Вернулась с корзинкой, из которой торчало горлышко бутылки из зеленого стекла, поверх тряпицы лежала сдобная булка, добро посыпанная маком, а рядом красовались восковыми боками два яблока.
– И где же это он такое богатство раздобыл? – Лилия сноровисто извлекла бутылку, выдернула пробку, поднесла к носу и разочарованно протянула: – Фи, молоко. Хорошо хоть теплое.
Чашки в комнате не нашлось, поэтому царевна впервые в жизни пила из бутылки. Жадно жевала булку, совсем не обращая внимания на то, что молочные струйки портили и без того несвежую нижнюю рубашку.
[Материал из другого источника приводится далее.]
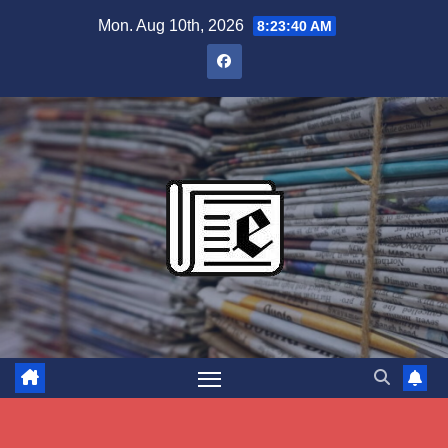
Skip
Mon. Aug 10th, 2026
8:23:41 AM
to
content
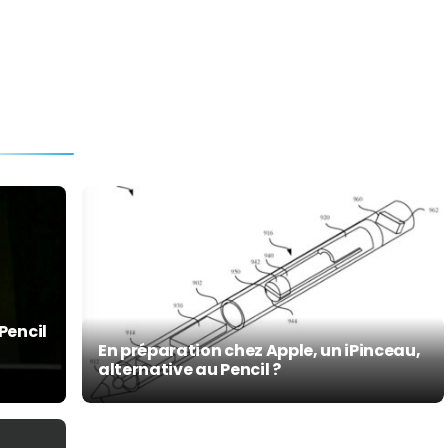
Pencil
En préparation chez Apple, un iPinceau,
alternative au Pencil ?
Лилия сидела напротив, вздыхала и вертела в руках батистовый платочек с кружевной отделкой, только что обнаруженный ею на дне корзинки. Поймав печальный взгляд, Стелла, которую тканевой подарок нисколько не удивил (видела платочки и поинтереснее), жевать прекратила и только сейчас осознала, что поступила плохо – следовало бы поделиться сдобой с подругой, которая заботилась о ней всю ночь.
– Не–не–не! Ешь сама! Ой, ну, разве что самую малость… Спасибо, – Лилия отложила платочек. Откусив от булки посыпанный маком край, от удовольствия закатила глаза. – Вот будь добра, скажи, как так получается, что ты в монастыре всего третий день, а тебя уже и на руках поносили, и платочек кружевной пожаловали, и такой вкуснятиной одарили?
Царевна пожала плечами. Стряхнула крошки с груди, подцепила яблоко, протянула его соседке, во второе сама вцепилась зубами. Было оно сочное, сладкое, ароматное.
– Если платочек понравился, забери себе, – с полным ртом сообщила царевна. Все, что нужно было для счастья, она уже получила.
– Ой, как–то совестно брать дареное…– а глаза у Лилии заблестели. Было заметно, что заполучить милую вещицу ей хочется. – Спасибо!
Когда воспитанницы с яблоками почти разделались, за дверью послышался приближающийся стук – как будто кто–то размеренно бухал молотком по полу. Дверь распахнулась и на пороге появилась старая, сгорбленная годами монахиня. Опираясь на клюку, она вошла в комнату и устало выдохнула.